Le propos. Trois personnages étonnants, une femme sans doute immortelle, un cadavre réanimé, et le représentant humain d'une race de frelons dotée d'une intelligence communautaire, débarquent sur Spatterjay, chacun investi d'une quête, mystérieuse au début du roman. Vengeance, recherche de sens, politique, les buts des uns et des autres se heurtent et s'entremêlent, et leurs actes provoquent la réaction violente d'un membre peu recommendable d'une race elle-même bien peu recommendable et ne rechignant pas au cataclysme. Violence, vengeance, folie, rédemption, dans "
L'écorcheur" les motivations hurlent pour s'exprimer.
Le style. Très agréable en anglais ; je ne connais pas la traduction. Neal Asher sait mener une histoire à un rythme effréné (mis à part au début, mais je ne présume pas que tout le monde partage mon allergie à Moby Dick) ; le récit progresse rapidement vers des fins qui apparaissaient de plus en plus clairement au fil des pages frénétiquement tournées. La dureté extrême de certaines scènes est contrebalancée par un humour parfaitement dosée dans certaines autres. Asher est ironique sans jamais être rigolard (les drones de combat, têtes brulées et enthousiasme communicatif en sont un parfait exemple ; on pense aux robots du Ilium de Dan Simmons), cruellement descriptif quand c'est nécessaire, et il ne s'interdit aucune outrance dans un roman qui finit par virer au feu d'artifice.
Doté de personnages typés et attachants, violent, drôle, gore, excitant, "
L'écorcheur" est un
roller-coaster qui vous emportera et ne vous lachera plus jusqu'à la fin. J'espère vivement que Neal Asher aura le bon goût de revisiter la planète Spatterjay. Je l'y accompagnerai.

+++++

§ **Liste des tâches**:
a: D'après la critique de L'écorcheur, sur quelle planète débarquent les trois personnages ?
b: Extrayez à l'identique le passage de la critique de L'écorcheur qui commence par "Le propos. Trois" et se poursuit jusqu'à "hurlent pour s'exprimer.".

§ **Données sources**:
+++++

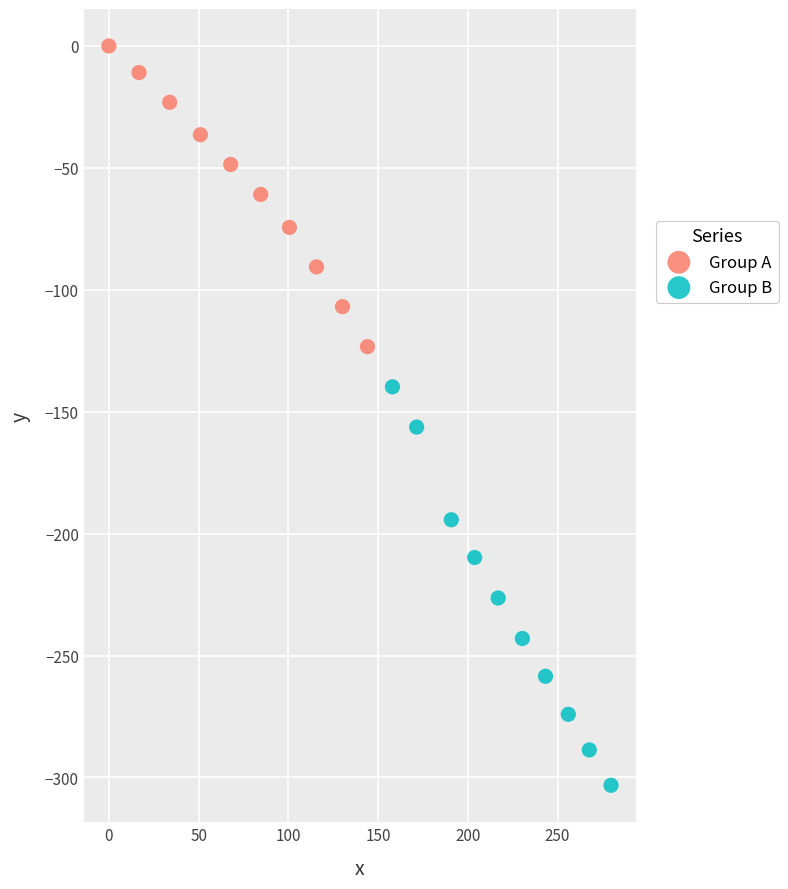

Which series contains the lowest Y value?

Group B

+++++

§ **Liste des solutions**:
a: Sur Spatterjay.

b:
Le propos. Trois personnages étonnants, une femme sans doute immortelle, un cadavre réanimé, et le représentant humain d'une race de frelons dotée d'une intelligence communautaire, débarquent sur Spatterjay, chacun investi d'une quête, mystérieuse au début du roman. Vengeance, recherche de sens, politique, les buts des uns et des autres se heurtent et s'entremêlent, et leurs actes provoquent la réaction violente d'un membre peu recommendable d'une race elle-même bien peu recommendable et ne rechignant pas au cataclysme. Violence, vengeance, folie, rédemption, dans "
L'écorcheur" les motivations hurlent pour s'exprimer.